JOB ITEM
Please restate, exactly, only the lines from the beginning of the listing below through the line containing "ANDREA BLEZ", with the pictures left out.

==== DATASET RECORDS

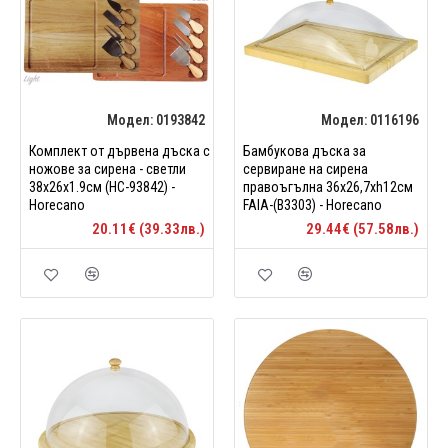
Модел:
0193842
Модел:
0116196
Комплект от дървена дъска с
Бамбукова дъска за
ножове за сирена - светли
сервиране на сирена
38x26x1.9см (HC-93842) -
правоъгълна 36x26,7xh12см
Horecano
FAIA-(B3303) - Horecano
20.11€ (39.33лв.)
29.44€ (57.58лв.)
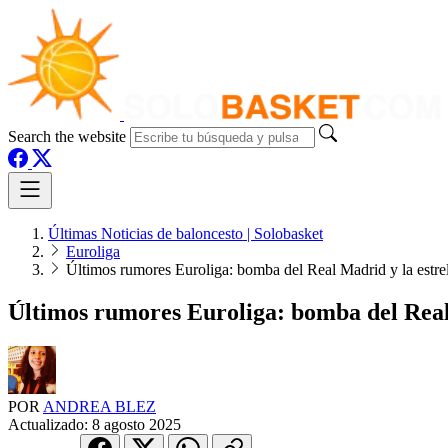
Search the website
Últimas Noticias de baloncesto | Solobasket
Euroliga
Últimos rumores Euroliga: bomba del Real Madrid y la estr
Últimos rumores Euroliga: bomba del Real
POR
ANDREA BLEZ
Actualizado:
8 agosto 2025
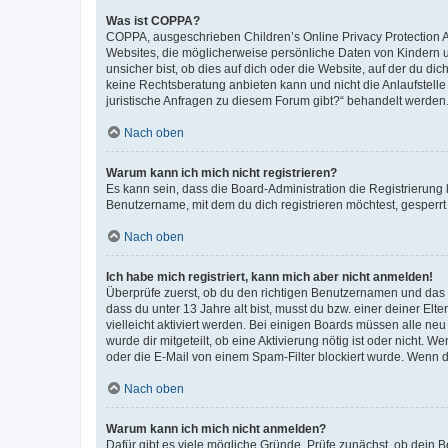
Was ist COPPA?
COPPA, ausgeschrieben Children’s Online Privacy Protection Ac
Websites, die möglicherweise persönliche Daten von Kindern 
unsicher bist, ob dies auf dich oder die Website, auf der du dic
keine Rechtsberatung anbieten kann und nicht die Anlaufstelle 
juristische Anfragen zu diesem Forum gibt?“ behandelt werden
Nach oben
Warum kann ich mich nicht registrieren?
Es kann sein, dass die Board-Administration die Registrierun
Benutzername, mit dem du dich registrieren möchtest, gesperrt
Nach oben
Ich habe mich registriert, kann mich aber nicht anmelden!
Überprüfe zuerst, ob du den richtigen Benutzernamen und das
dass du unter 13 Jahre alt bist, musst du bzw. einer deiner El
vielleicht aktiviert werden. Bei einigen Boards müssen alle ne
wurde dir mitgeteilt, ob eine Aktivierung nötig ist oder nicht
oder die E-Mail von einem Spam-Filter blockiert wurde. Wenn du
Nach oben
Warum kann ich mich nicht anmelden?
Dafür gibt es viele mögliche Gründe. Prüfe zunächst, ob dein 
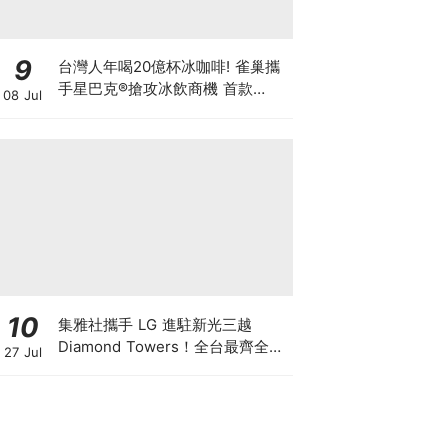
9
台灣人年喝20億杯冰咖啡! 雀巢攜
手星巴克®搶攻冰飲商機 首款
08 Jul
「STARBUCKS® COFFEE
CRAFT 咖啡濃縮液」夏日登台 星
粉在家就能享受星巴克經典冰飲
10
集雅社攜手 LG 進駐新光三越
Diamond Towers！全台最齊全
27 Jul
LG 旗艦館 盛大開幕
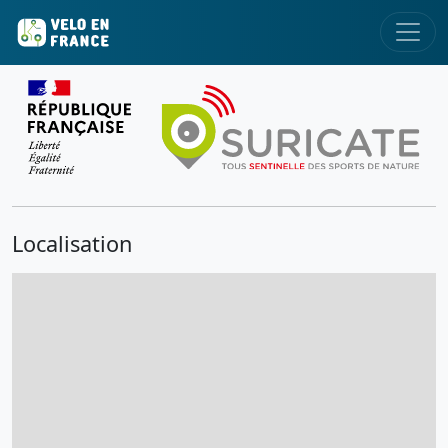
Localisation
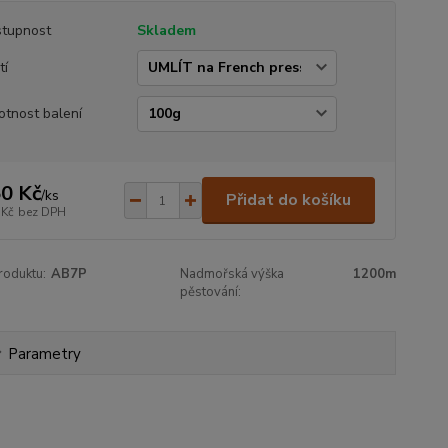
tupnost
Skladem
tí
tnost balení
0 Kč
/
ks
Přidat do košíku
 Kč
bez DPH
roduktu:
AB7P
Nadmořská výška
1200m
pěstování:
Parametry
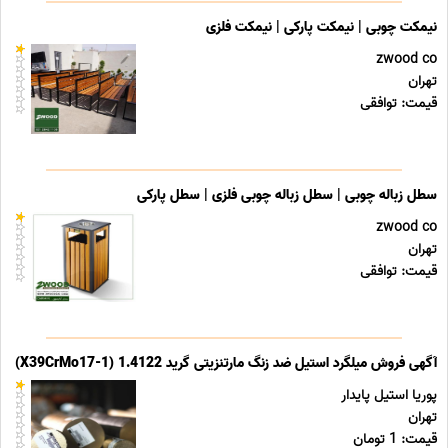
نیمکت چوبی | نیمکت پارکی | نیمکت فلزی
zwood co
تهران
قیمت: توافقی
سطل زباله چوبی | سطل زباله چوبی فلزی | سطل پارکی
zwood co
تهران
قیمت: توافقی
آگهی فروش میلگرد استیل ضد زنگ مارتنزیتی گرید 1.4122 (X39CrMo17-1)
پوریا استیل پایدار
تهران
قیمت: 1 تومان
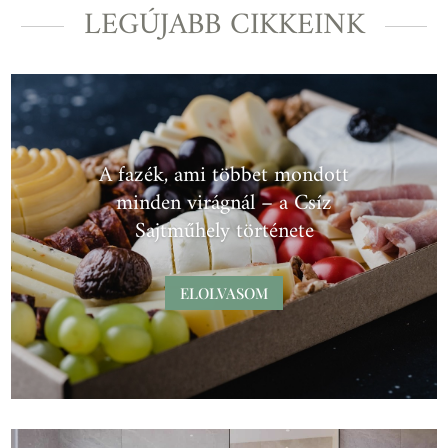
LEGÚJABB CIKKEINK
A fazék, ami többet mondott
minden virágnál – a Csíz
Sajtműhely története
ELOLVASOM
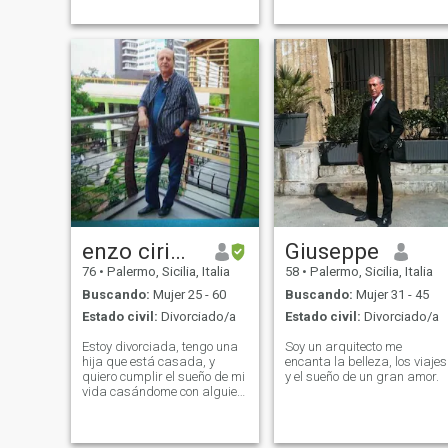
enzo cirimondo
Giuseppe
76
•
Palermo, Sicilia, Italia
58
•
Palermo, Sicilia, Italia
Buscando:
Mujer 25 - 60
Buscando:
Mujer 31 - 45
Estado civil:
Divorciado/a
Estado civil:
Divorciado/a
Estoy divorciada, tengo una
Soy un arquitecto me
hija que está casada, y
encanta la belleza, los viajes
quiero cumplir el sueño de mi
y el sueño de un gran amor.
vida casándome con alguien
que me ama y me encanta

========

TASK RESPONSE
Модел:
0193842
Модел:
0116196
Комплект от дървена дъска с
Бамбукова дъска за
ножове за сирена - светли
сервиране на сирена
38x26x1.9см (HC-93842) -
правоъгълна 36x26,7xh12см
Horecano
FAIA-(B3303) - Horecano
20.11€ (39.33лв.)
29.44€ (57.58лв.)
Search the website
Últimas Noticias de baloncesto | Solobasket
Euroliga
Últimos rumores Euroliga: bomba del Real Madrid y la estr
Últimos rumores Euroliga: bomba del Real
POR
ANDREA BLEZ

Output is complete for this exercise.